▸ **GIVEN DATA**:

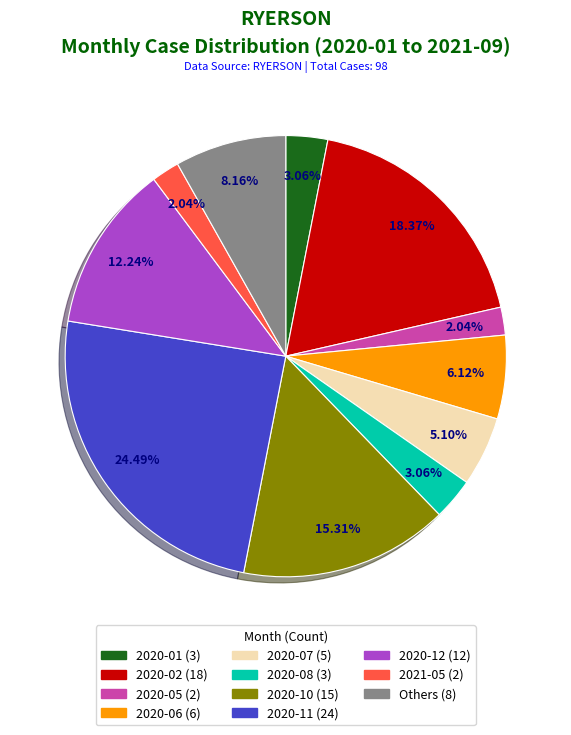

Is there a majority slice in this chart?

No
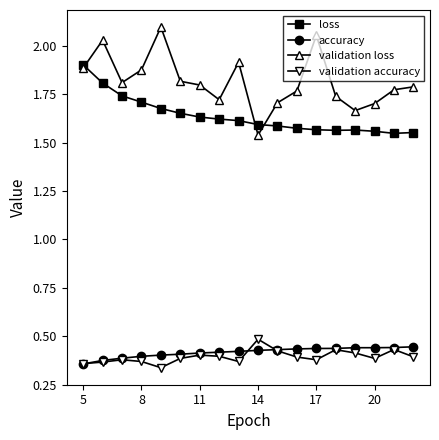

True or false: validation accuracy and loss cross at least once.

False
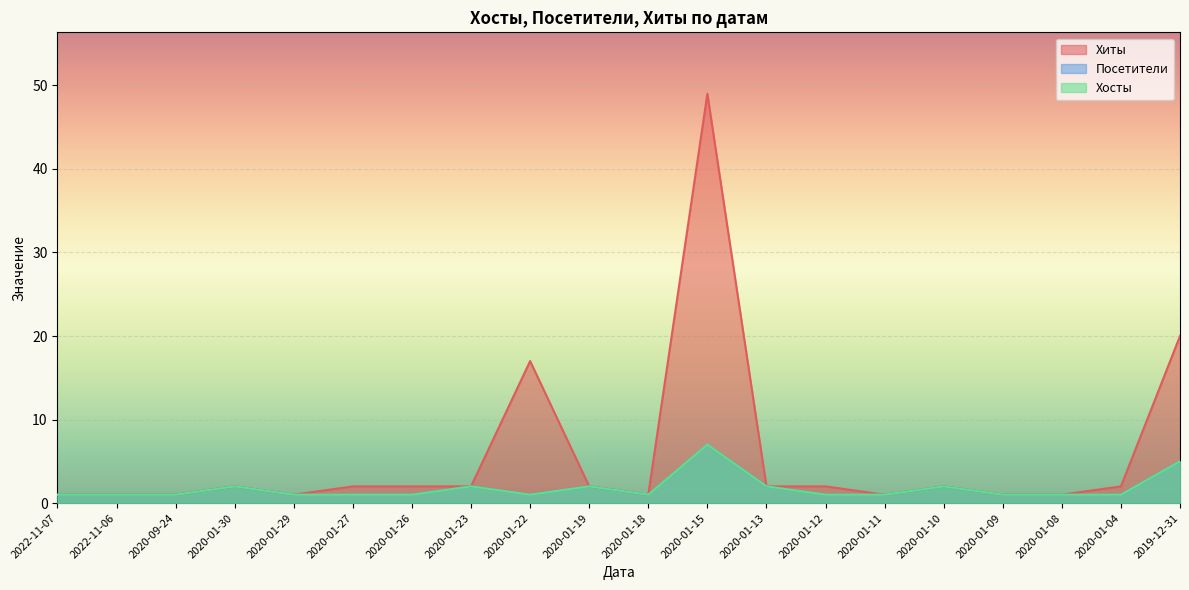

What is the lowest value of the Хиты series?

1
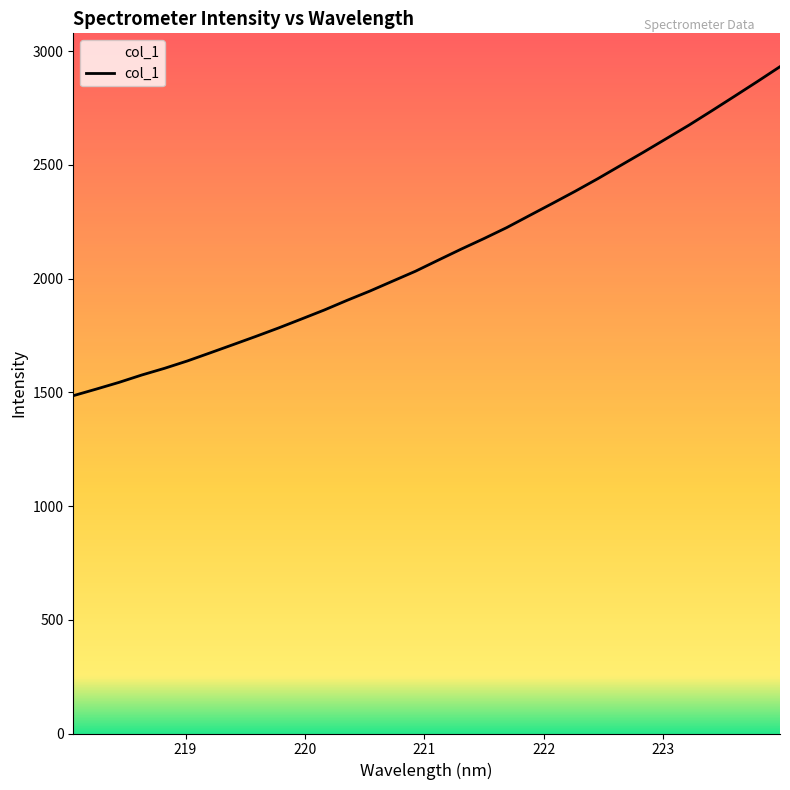

What is the average value?

2110.8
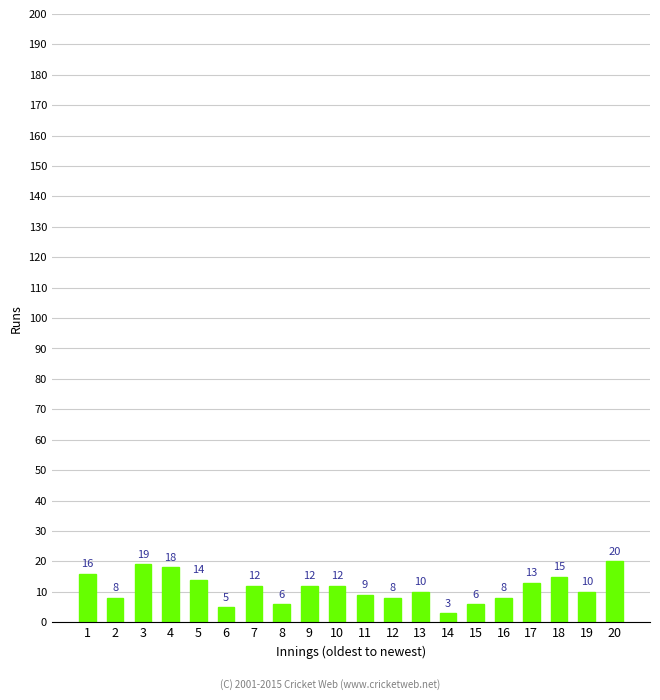

Which category has the lowest value across all series?

14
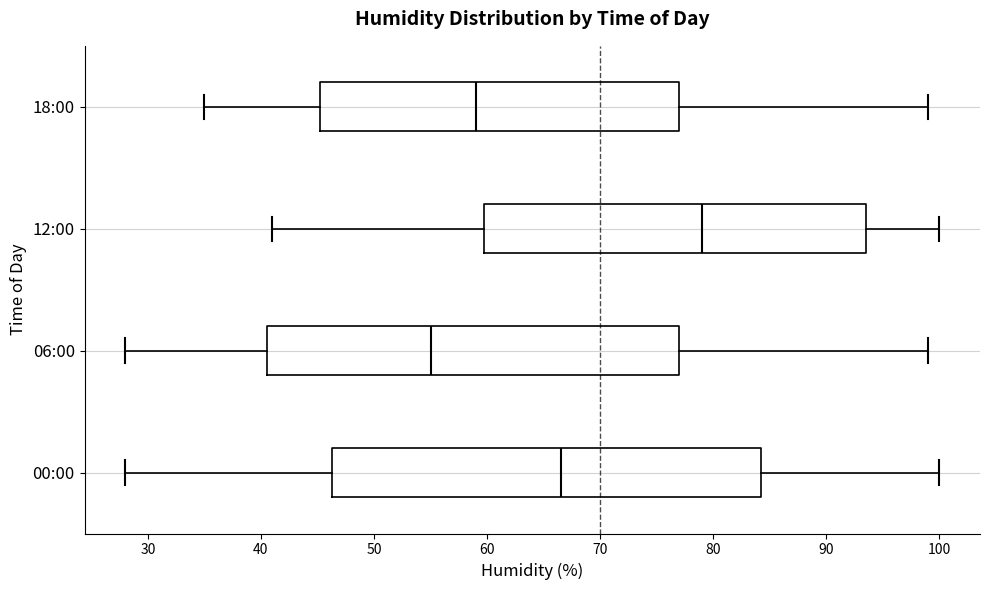

Comparing the boxes themselves (not the whiskers), which one is the widest?

00:00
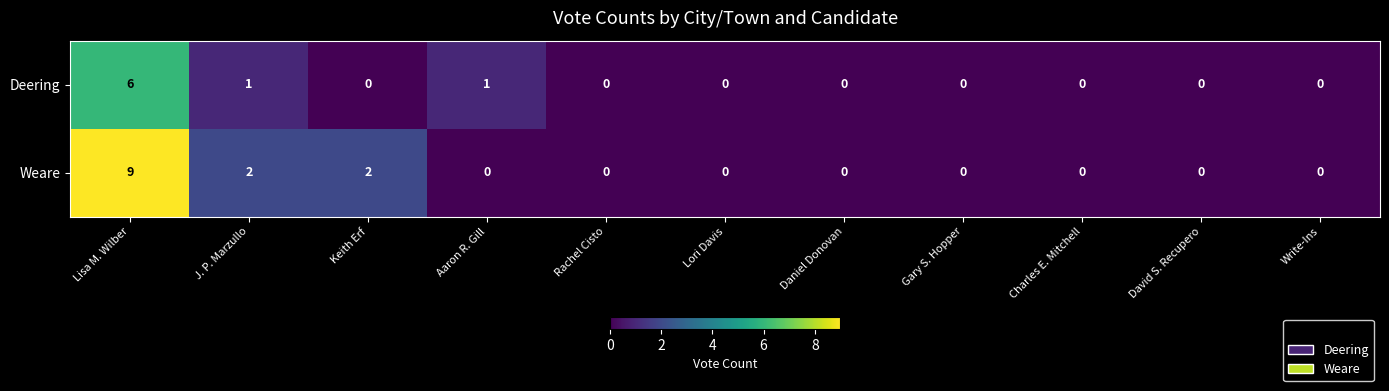

Rank the series at Keith Erf from lowest to highest value.

Deering, Weare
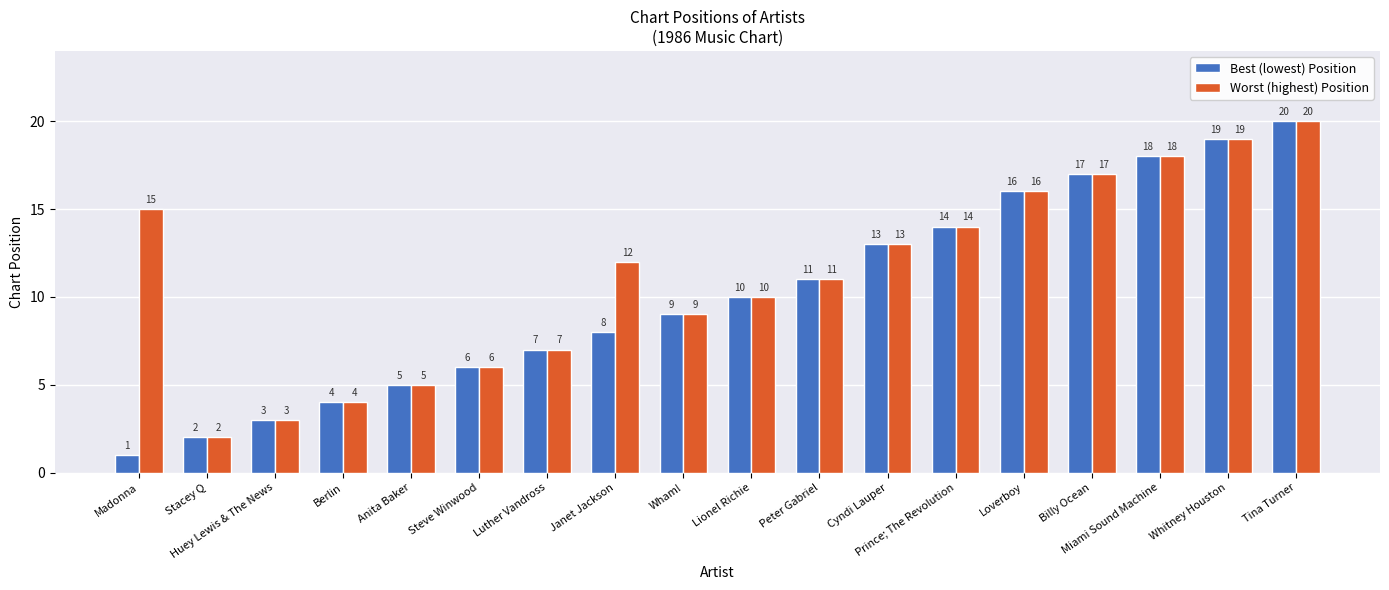

What is the highest value of the Best (lowest) Position series?

20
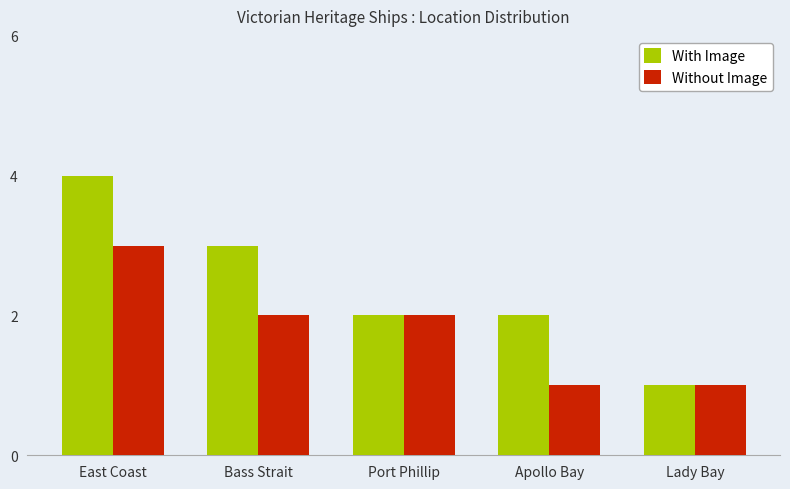

What is the difference between the maximum and minimum values in the Without Image series?

2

▸ **REQUIREMENT**:
Could you write out all of the entries again, switching "series" to "line" wherever it appears and leaving everything else unchanged? Leave out the pictures.

▸ **RESULT OF THE TASK**:
Is there a majority slice in this chart?

No

True or false: validation accuracy and loss cross at least once.

False

What is the lowest value of the Хиты line?

1

What is the average value?

2110.8

Which category has the lowest value across all line?

14

Comparing the boxes themselves (not the whiskers), which one is the widest?

00:00

Rank the line at Keith Erf from lowest to highest value.

Deering, Weare

What is the highest value of the Best (lowest) Position line?

20

What is the difference between the maximum and minimum values in the Without Image line?

2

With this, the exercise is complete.